Çukurova Üniversitesi (ÇÜ) Öğretim Üyesi Prof. Dr. Atabay Düzenli, kurulacak termik santrallerin getirisinin endüstriyel kalkınma ve yaşam olanaklarında artış olacağını belirterek, "Yani paran olur, pulun olur. Peki, mutlu olunur mu? Para ile saadet olur mu?" diyerek termik santrallerin kuruluşuna karşı çıktı.
Prof. Dr. Atabay Düzenli, Adana Life Dergisi'nde yazdığı makalede, "Dünya güneş enerjisine, biz termik santrale yöneldik. Sugözü Termik Santrali ve İskenderun Demir Çelik Fabrikası yetmiyormuş gibi Çukurova'ya 16 termik santral daha yapılacak. Karşılığı ise Çukurova'yı enerji üssü ve petrol deposu haline getirmek" dedi.
Değişik ülkelerde termik santral ve rafineri tesislerinin tam anlamıyla kurulduğunu kaydeden Prof. Dr. Düzenli, böyle yerde turizmin olmadığını ve turistin gitmediğini, insanın bile kontrollü koşullarda ve şartlı yaşadığını belirtti. Düzenli, "Yapılan hesaplarda artılar fazla ise, oradaki tüm canlılar için bir korunma ve eylem planı hazırlanıyor.
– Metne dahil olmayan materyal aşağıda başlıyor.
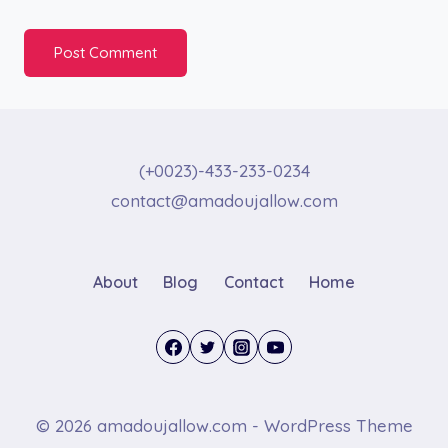
(+0023)-433-233-0234
contact@amadoujallow.com
About
Blog
Contact
Home
© 2026 amadoujallow.com - WordPress Theme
Bunlara göre de yönetiliyor. Devletten ve çeşitli kuruluşlardan da müthiş teşvik görüyorlar. Bunlar Sugözü'nde ve İskenderun'da tam anlamıyla yapılmadı. Gereği
gibi kurulup kurulmadıkları bile tartışma konusu" ifadelerini kullandı.
Nükleer santral kurulan yerlerde insanların iş bulduğunu, kazanç elde ettiğini, kazançları nedeniyle oyuna ve eğlenceye verdiklerini kaydeden Düzenli, "Gerisi ise hep olumsuz. Sosyal yıkım da var. Kazandıkları ve kazanacakları para ile hayatlarını geri getirmişler mi? Getirebilecekler mi? Bunları, onlara hep 'endüstriyel gelişim ve yaşam kolaylıkları' adı altında sunmuşlardır. Gerçekten doğru. Bireysel, bölgesel ve de ülkesel bir kalkınma söz konusu ama bu kalkınma yalnız rakamsal, yani maddi. Peki,
manevi değerlere, doğal miraslara ne olmuş? Neredeyse yok oluş seviyesinde" dedi.
Prof. Dr. Atabay Düzenli, dünyada hava kirliliği nedeniyle 11 milyon çocuğun öldüğünü, 1,2 milyar insanın temiz içme suyundan yoksun olduğunu, böyle giderse 20 yıl içinde canlıların beşte birinin yok olacağını söyledi. Düzenli şöyle devam etti:
"Termik santraller tam gerektiği gibi kurulsalar bile, soğutmada kullandıkları suyun toprağa, yeraltı sularına, akarsulara ve denizlere dökülerek buradaki canlıların yok oluşuna sebep olacaktır. Bu suların içerdiği çeşitli metallerin kavuştukları yerde, metal kirliği oluşturacak ve oradaki yaşamı olumsuz yönde etkileyecektir. Kullandıkları kömürün yanması sonucu oluşan kül, kül içindeki gazların yağışlarla meydana getirdiği asit yağmurları ve canlıların yaşamlarına son verecektir. Bu esnada etrafa
yayılan cıva ve uranyum gibi kimyasallar ve bu kimyasalların özellikle insanlarda astım atakları, solunum sistemi hastalıkları, kalp hastalıkları ve aniden zamansız ve erken ölümlere neden olur. Rafinerilerin olduğu yerlerdeki taşıma-işleme sırasında kazalar ve bu kazalar sonucunda petrol suya karışır. Yüzde 15'i buharlaşarak atmosfere taşınır, yüzde 22'si biyolojik olarak çözünür. Yüzde 3'ü açık denizlerde toplu olarak kalır. Yüzde 15'i toplu olarak karaya vurur, yüzde 28'i de denizin dibine çöker ve bu
ortamlarda canlılara yaşama şansı bırakmaz."